J’aurais aussi voulu le conserver, comme un document curieux de la superstition indienne.
Le lendemain, j’eus beaucoup de peine à décider mon gros curé, le père Miguel, à enterrer Cajoui dans le cimetière; il prétendait qu’un homme qui était mort ayant sur lui de l’anten-anten ne pouvait pas être enterré en lieu saint.
Il fallut, pour le convaincre, lui dire que l’anten-anten avait été ôté à Cajoui avant sa mort, et qu’il avait eu le temps de se repentir.
Quelques jours après la mort de Cajoui, ce fut au tour de mon fidèle Alila d’affronter un danger non moins imminent que celui auquel je m’étais exposé lors de mon combat avec ce chef de bandits.
Mais Alila était brave, et, quoiqu’il n’eût pas d’anten-anten, une arme à feu ne lui faisait pas peur.
De grandes embarcations, véritables arches de Noé, chargées de marchands forains, partaient toutes les semaines du bourg de Pasig pour se rendre à celui de Santa-Cruz, où, le jeudi, se tenait un grand marché.
Huit bandits entreprenants et déterminés s’embarquèrent sur un de ces bateaux; ils cachèrent leurs armes dans des ballots de marchandises.
A peine l’embarcation avait-elle pris le large, qu’ils les saisirent, et commencèrent une horrible scène de carnage.

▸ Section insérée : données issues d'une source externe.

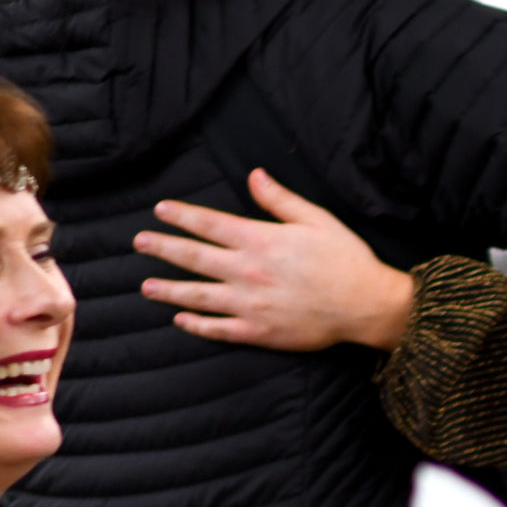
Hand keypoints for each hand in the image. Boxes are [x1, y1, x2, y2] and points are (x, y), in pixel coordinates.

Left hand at [137, 169, 417, 352]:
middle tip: (139, 243)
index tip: (160, 211)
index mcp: (260, 240)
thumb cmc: (346, 260)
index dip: (181, 216)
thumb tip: (253, 175)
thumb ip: (280, 199)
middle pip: (193, 257)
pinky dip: (197, 326)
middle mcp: (248, 271)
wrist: (368, 305)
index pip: (208, 224)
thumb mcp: (317, 219)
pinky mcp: (260, 331)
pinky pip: (220, 329)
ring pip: (198, 296)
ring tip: (146, 286)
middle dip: (162, 248)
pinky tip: (181, 321)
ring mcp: (250, 304)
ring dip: (169, 290)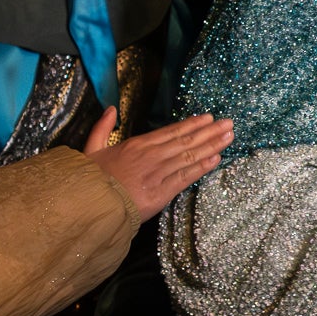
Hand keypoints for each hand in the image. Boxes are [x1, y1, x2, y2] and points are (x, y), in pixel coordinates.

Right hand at [81, 108, 233, 217]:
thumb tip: (111, 109)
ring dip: (212, 145)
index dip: (191, 124)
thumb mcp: (91, 149)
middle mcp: (150, 156)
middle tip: (228, 123)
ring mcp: (157, 174)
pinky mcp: (161, 193)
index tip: (208, 118)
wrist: (87, 206)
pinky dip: (202, 167)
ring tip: (229, 137)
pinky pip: (185, 177)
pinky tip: (216, 159)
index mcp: (136, 145)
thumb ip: (102, 128)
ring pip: (189, 156)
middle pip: (186, 141)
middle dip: (209, 132)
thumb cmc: (90, 179)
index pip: (170, 131)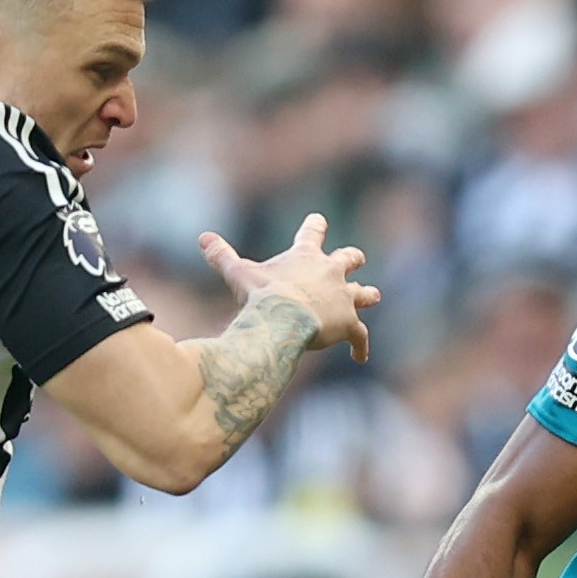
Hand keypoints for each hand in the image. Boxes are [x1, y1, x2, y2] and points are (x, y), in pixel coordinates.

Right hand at [202, 212, 379, 363]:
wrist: (282, 319)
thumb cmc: (261, 295)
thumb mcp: (239, 273)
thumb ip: (222, 256)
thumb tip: (203, 238)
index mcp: (306, 256)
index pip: (312, 231)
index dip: (315, 226)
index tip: (319, 221)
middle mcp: (331, 272)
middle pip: (348, 258)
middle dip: (351, 258)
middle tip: (357, 257)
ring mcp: (344, 298)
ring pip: (364, 294)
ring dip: (368, 295)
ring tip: (374, 296)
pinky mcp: (349, 323)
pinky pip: (360, 336)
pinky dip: (360, 346)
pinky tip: (360, 357)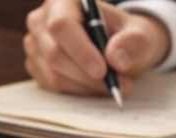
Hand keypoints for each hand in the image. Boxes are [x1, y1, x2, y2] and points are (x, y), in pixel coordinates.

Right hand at [25, 0, 170, 95]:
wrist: (118, 46)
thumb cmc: (127, 36)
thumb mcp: (141, 35)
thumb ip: (133, 43)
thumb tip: (115, 58)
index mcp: (64, 0)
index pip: (62, 25)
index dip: (80, 50)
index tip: (102, 71)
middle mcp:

Tous ceux qui voulurent leur résister furent égorgés, le pilote lui-même fut jeté à l’eau; enfin, ne trouvant plus de résistance, ils dévalisèrent tous les passagers de l’argent qu’ils avaient sur eux, leur prirent tout ce qu’ils trouvèrent d’objets précieux, et, chargés de butin, ils conduisirent l’embarcation sur une plage déserte, où ils débarquèrent.
J’avais été prévenu de cette audacieuse entreprise, et m’étais rendu à la hâte à l’endroit où ils avaient mis pied à terre.